From 2f931280421f72cf41c93ad7f05bbbb5179e0aa4 Mon Sep 17 00:00:00 2001
From: Ubuntu <ubuntu@ip-10-0-3-222.eu-central-1.compute.internal>
Date: Mon, 15 Jun 2026 00:45:41 +0000
Subject: [PATCH 05/16] =?UTF-8?q?feat(#666):=20public=20modality=3D=20para?=
 =?UTF-8?q?meter=20on=20simulator=20and=20judge=20=E2=80=94=20AC0?=
MIME-Version: 1.0
Content-Type: text/plain; charset=UTF-8
Content-Transfer-Encoding: 8bit

UserSimulatorAgent(modality="audio-in") and JudgeAgent(modality="text") now accepted.
Declaration reaches resolve_modality() as the explicit declaration arg.
Documented in docstrings (user-facing).

Co-Authored-By: Claude Sonnet 4.6 <noreply@anthropic.com>
---
 python/scenario/judge_agent.py           | 13 +++-
 python/scenario/user_simulator_agent.py  |  9 ++-
 python/tests/test_public_modality_api.py | 82 ++++++++++++++++++++++++
 3 files changed, 101 insertions(+), 3 deletions(-)
 create mode 100644 python/tests/test_public_modality_api.py

diff --git a/python/scenario/judge_agent.py b/python/scenario/judge_agent.py
index 9e7277da8..1d157e602 100644
--- a/python/scenario/judge_agent.py
+++ b/python/scenario/judge_agent.py
@@ -248,6 +248,7 @@ def __init__(
         include_audio: Optional[bool] = None,
         include_timeline: Optional[bool] = None,
         include_traces: Optional[bool] = None,
+        modality: Optional[str] = None,
         **extra_params,
     ):
         """
@@ -275,6 +276,13 @@ def __init__(
             max_discovery_steps: Maximum number of expand/grep tool calls the judge
                                 can make before being forced to return a verdict.
                                 Defaults to 10.
+            modality: Explicit modality declaration for this role. Accepted values:
+                     ``"audio-in"`` (LLM receives raw audio), ``"stt-bridge"``
+                     (audio transcribed to text before the LLM), or ``"text"``
+                     (no audio in the stack).
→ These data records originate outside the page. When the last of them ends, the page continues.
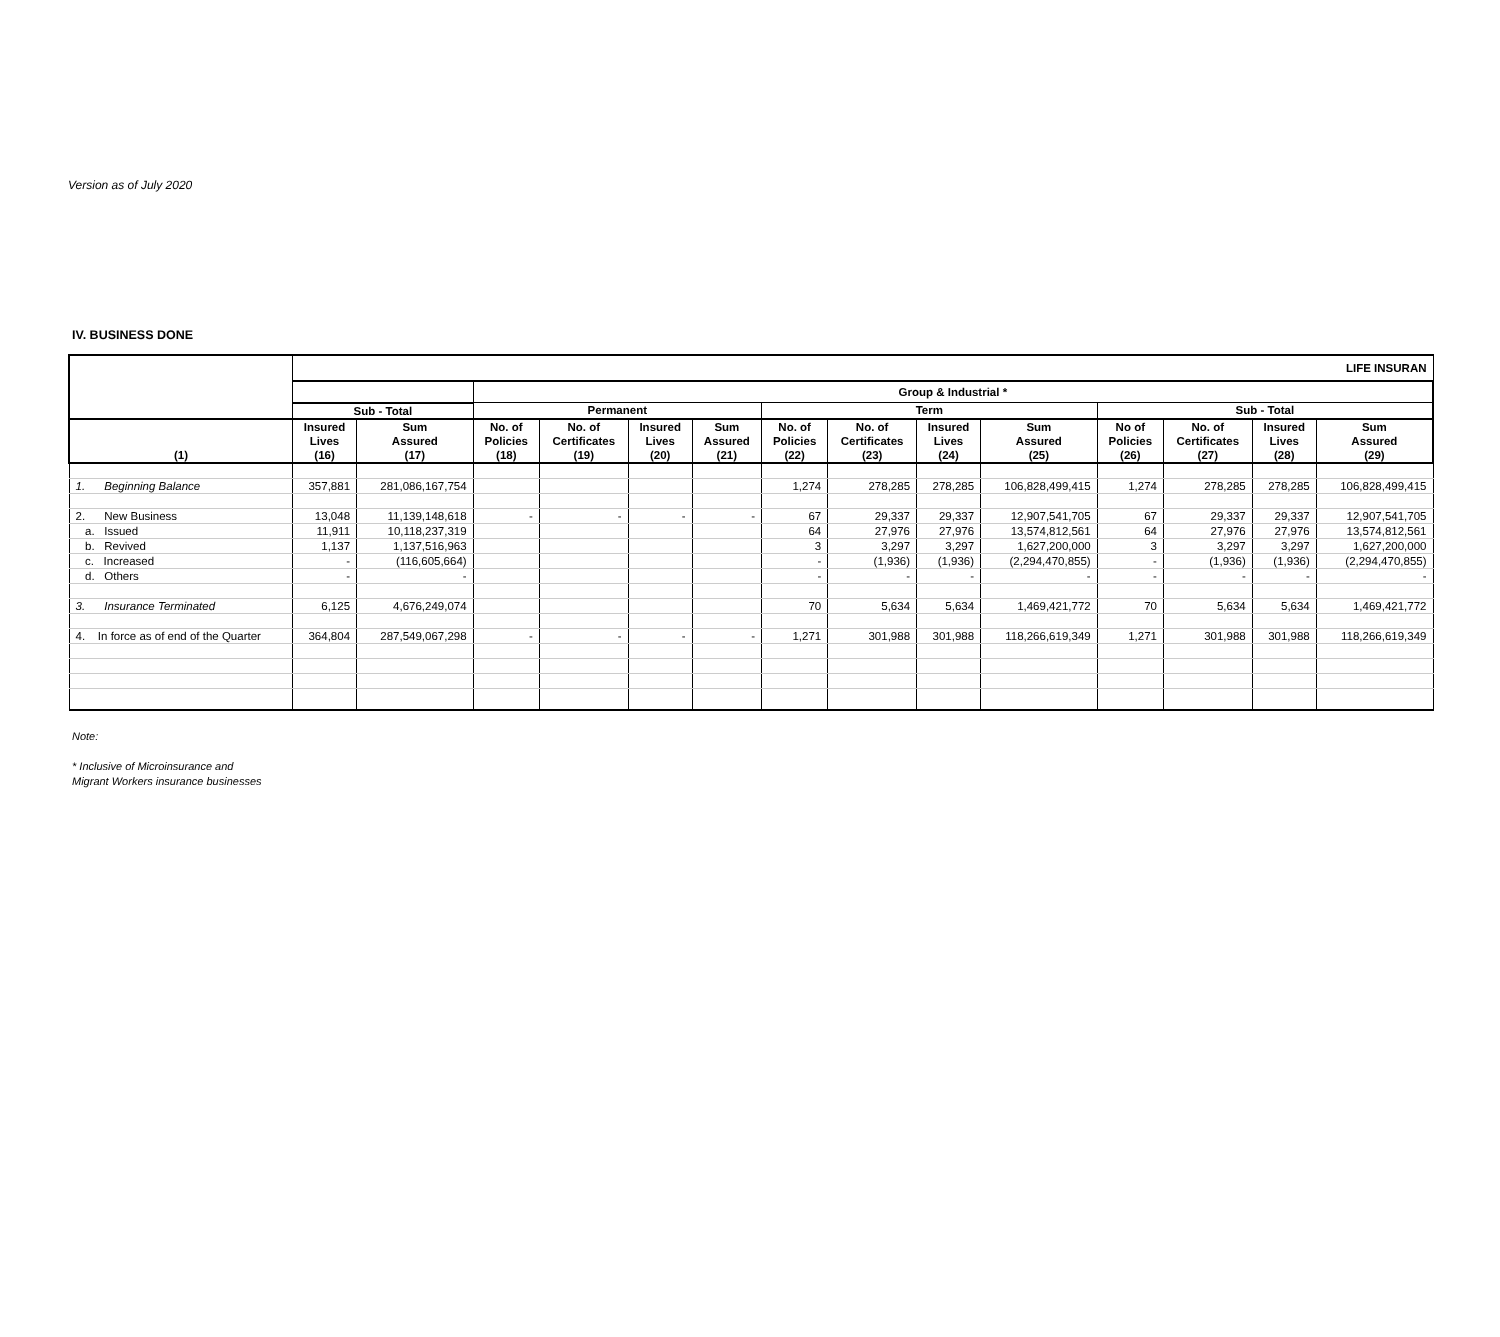Version as of July 2020
IV. BUSINESS DONE
| | LIFE INSURAN | | | | | | | | | | | | | |
| --- | --- | --- | --- | --- | --- | --- | --- | --- | --- | --- | --- | --- | --- | --- |
| | | | Group & Industrial * | | | | | | | | | | | |
| | Sub - Total | | Permanent | | | | Term | | | | Sub - Total | | | |
| (1) | Insured Lives (16) | Sum Assured (17) | No. of Policies (18) | No. of Certificates (19) | Insured Lives (20) | Sum Assured (21) | No. of Policies (22) | No. of Certificates (23) | Insured Lives (24) | Sum Assured (25) | No of Policies (26) | No. of Certificates (27) | Insured Lives (28) | Sum Assured (29) |
| 1. Beginning Balance | 357,881 | 281,086,167,754 | | | | | 1,274 | 278,285 | 278,285 | 106,828,499,415 | 1,274 | 278,285 | 278,285 | 106,828,499,415 |
| 2. New Business | 13,048 | 11,139,148,618 | - | - | - | - | 67 | 29,337 | 29,337 | 12,907,541,705 | 67 | 29,337 | 29,337 | 12,907,541,705 |
| a. Issued | 11,911 | 10,118,237,319 | | | | | 64 | 27,976 | 27,976 | 13,574,812,561 | 64 | 27,976 | 27,976 | 13,574,812,561 |
| b. Revived | 1,137 | 1,137,516,963 | | | | | 3 | 3,297 | 3,297 | 1,627,200,000 | 3 | 3,297 | 3,297 | 1,627,200,000 |
| c. Increased | - | (116,605,664) | | | | | - | (1,936) | (1,936) | (2,294,470,855) | - | (1,936) | (1,936) | (2,294,470,855) |
| d. Others | - | - | | | | | - | - | - | - | - | - | - | - |
| 3. Insurance Terminated | 6,125 | 4,676,249,074 | | | | | 70 | 5,634 | 5,634 | 1,469,421,772 | 70 | 5,634 | 5,634 | 1,469,421,772 |
| 4. In force as of end of the Quarter | 364,804 | 287,549,067,298 | - | - | - | - | 1,271 | 301,988 | 301,988 | 118,266,619,349 | 1,271 | 301,988 | 301,988 | 118,266,619,349 |
Note:
* Inclusive of Microinsurance and
Migrant Workers insurance businesses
Complementary to ``include_audio``:
+                     ``include_audio=True/False`` takes precedence; ``modality=``
+                     applies when ``include_audio`` is ``None``. When ``None``
+                     (default), the modality is auto-detected from litellm capabilities.
 
         Raises:
             Exception: If no model is configured either in parameters or global config
@@ -319,6 +327,7 @@ def __init__(
         self.include_audio = include_audio
         self.include_timeline = include_timeline
         self.include_traces = include_traces
+        self.modality = modality
 
         if model:
             self.model = model
@@ -375,8 +384,8 @@ def effective_include_audio(self, conversation_has_audio: bool) -> bool:
         if self.include_audio is not None:
             # Explicit override always wins (AC3c)
             return self.include_audio and conversation_has_audio
-        # Use resolver — no per-role declaration wired yet (AC0 is Bundle 6)
-        tier, warnings = resolve_modality(declaration=None, model_id=self.model or "")
+        # Use resolver with per-role declaration (AC0, Bundle 6)
+        tier, warnings = resolve_modality(declaration=self.modality, model_id=self.model or "")
         for w in warnings:
             logger.warning(w)
         return conversation_has_audio and (tier == ModalityTier.AUDIO_IN)
diff --git a/python/scenario/user_simulator_agent.py b/python/scenario/user_simulator_agent.py
index c20df6bf2..fa27afcfb 100644
--- a/python/scenario/user_simulator_agent.py
+++ b/python/scenario/user_simulator_agent.py
@@ -159,6 +159,7 @@ def __init__(
         persona: Optional[str] = None,
         audio_effects: Optional[List[Callable[[bytes], bytes]]] = None,
         interrupt_probability: float = 0.0,
+        modality: Optional[str] = None,
         **extra_params,
     ):
         """
@@ -177,6 +178,11 @@ def __init__(
                        If not provided, uses model defaults.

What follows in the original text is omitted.